Collected data

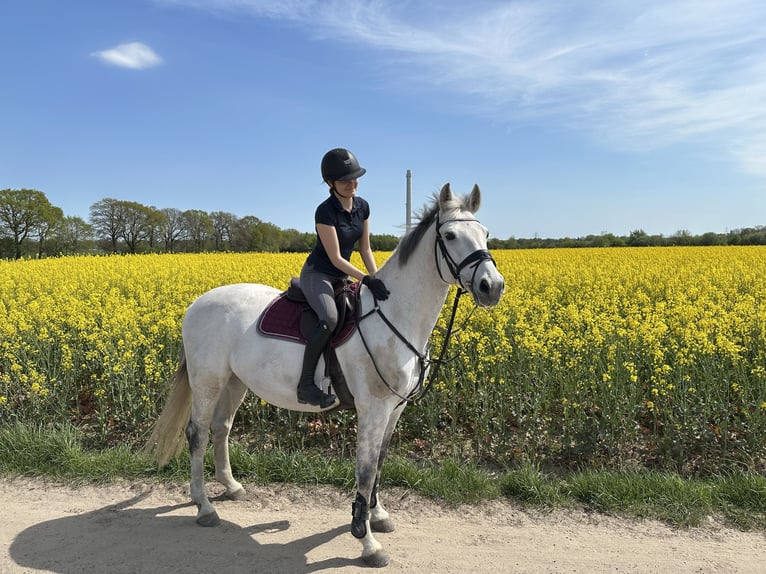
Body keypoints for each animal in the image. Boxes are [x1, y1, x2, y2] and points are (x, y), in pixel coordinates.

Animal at [144, 183, 505, 567]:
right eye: (450, 235)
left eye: (485, 234)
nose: (492, 286)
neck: (393, 315)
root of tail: (197, 303)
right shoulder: (373, 409)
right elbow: (365, 469)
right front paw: (367, 540)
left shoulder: (395, 409)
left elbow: (380, 461)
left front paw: (377, 515)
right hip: (207, 381)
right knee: (197, 434)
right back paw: (204, 506)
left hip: (234, 381)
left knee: (221, 428)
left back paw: (231, 487)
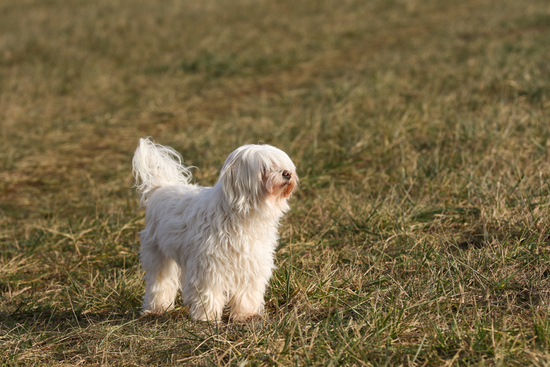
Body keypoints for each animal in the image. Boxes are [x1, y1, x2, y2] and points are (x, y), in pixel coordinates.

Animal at [132, 138, 300, 322]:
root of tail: (161, 187)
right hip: (158, 253)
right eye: (264, 168)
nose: (287, 173)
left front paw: (245, 314)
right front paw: (207, 317)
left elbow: (247, 292)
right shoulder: (209, 265)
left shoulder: (252, 263)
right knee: (160, 282)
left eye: (283, 165)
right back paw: (156, 308)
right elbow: (208, 291)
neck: (241, 215)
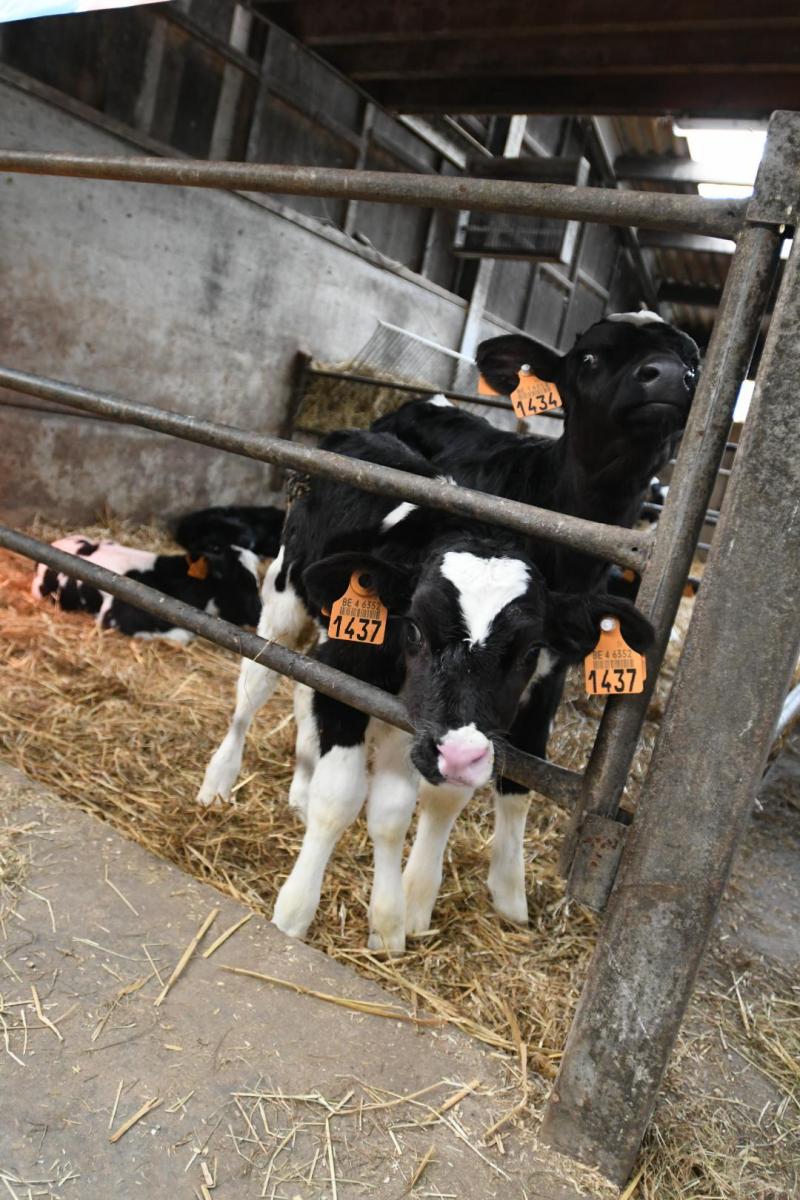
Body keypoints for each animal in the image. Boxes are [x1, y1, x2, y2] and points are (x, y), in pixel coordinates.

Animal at [196, 432, 652, 945]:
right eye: (413, 628)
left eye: (531, 650)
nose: (459, 754)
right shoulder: (346, 679)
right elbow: (339, 798)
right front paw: (294, 913)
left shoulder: (457, 719)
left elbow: (400, 810)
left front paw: (393, 920)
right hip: (284, 604)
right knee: (255, 687)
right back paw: (219, 781)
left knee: (300, 696)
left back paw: (300, 788)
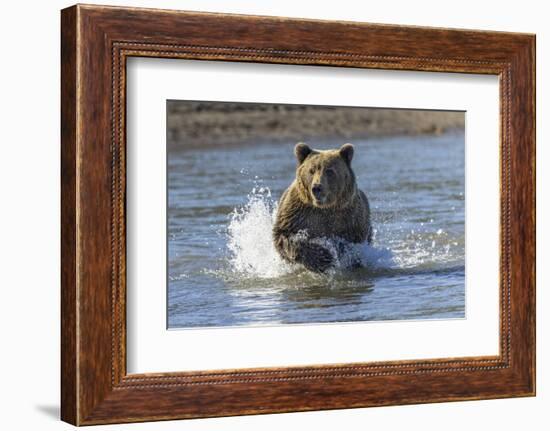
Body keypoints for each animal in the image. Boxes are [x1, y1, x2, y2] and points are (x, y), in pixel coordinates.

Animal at [272, 145, 374, 274]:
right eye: (311, 170)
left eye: (329, 171)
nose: (317, 188)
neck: (324, 208)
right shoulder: (297, 215)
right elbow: (285, 236)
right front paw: (323, 257)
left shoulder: (350, 219)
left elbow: (350, 245)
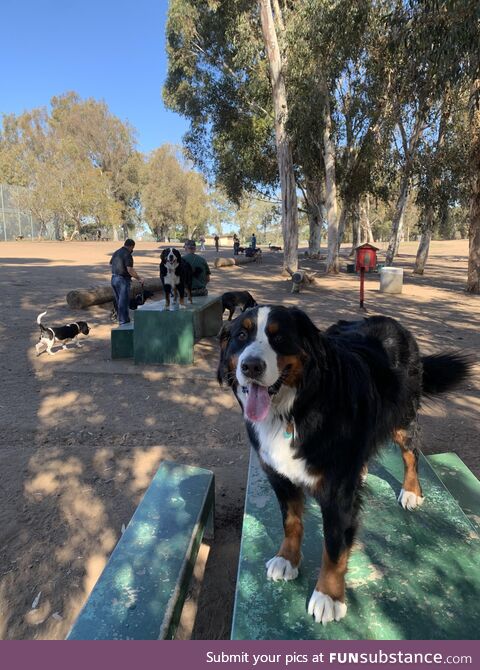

> What needs to be done
Omit the pictures and copy the records above exactly.

> Solution
Body keypoints for each animal in the image. Boxes are [x1, y1, x2, y2] and points are (x, y), in pixel coordinates.

Animal at [144, 183, 505, 567]:
right eye: (450, 235)
left eye: (485, 234)
nose: (492, 286)
neck: (393, 315)
root of tail: (197, 303)
right shoulder: (373, 409)
right elbow: (365, 469)
right front paw: (367, 540)
left shoulder: (395, 409)
left elbow: (380, 461)
left front paw: (377, 515)
right hip: (207, 381)
right knee: (197, 434)
right back paw: (204, 506)
left hip: (234, 381)
left knee: (221, 428)
left back paw: (231, 487)
Body keypoints for each animal in the image. Boxes are [x1, y1, x2, y2] and points are (x, y), in pixel coordinates.

Animal at [132, 138, 300, 322]:
root of tail: (161, 187)
right hip: (158, 253)
right eye: (264, 168)
nose: (287, 173)
left front paw: (245, 314)
right front paw: (207, 317)
left elbow: (247, 292)
right shoulder: (209, 265)
left shoulder: (252, 263)
right knee: (160, 282)
left eye: (283, 165)
right back paw: (156, 308)
right elbow: (208, 291)
neck: (241, 215)
Body keypoints for each animal in the image. Boxes are [x1, y1, x2, y2] and points are (x, y), in pixel coordinates.

Animal at [196, 432, 652, 945]:
right eye: (413, 628)
left eye: (531, 650)
nose: (459, 754)
right shoulder: (346, 679)
right elbow: (339, 798)
right front paw: (294, 913)
left shoulder: (457, 719)
left elbow: (400, 810)
left front paw: (393, 920)
right hip: (284, 604)
right knee: (255, 687)
right back paw: (219, 781)
left knee: (300, 696)
left back paw: (300, 788)
Body keypoints for each animal in the image. Boxes are [x1, y1, x2, y2] and points are (x, y), in pixel coordinates.

Animal at [272, 145, 374, 274]:
right eye: (311, 170)
left eye: (329, 171)
nose: (317, 188)
neck: (324, 208)
right shoulder: (297, 215)
right elbow: (285, 236)
right front paw: (323, 257)
left shoulder: (350, 219)
left elbow: (350, 245)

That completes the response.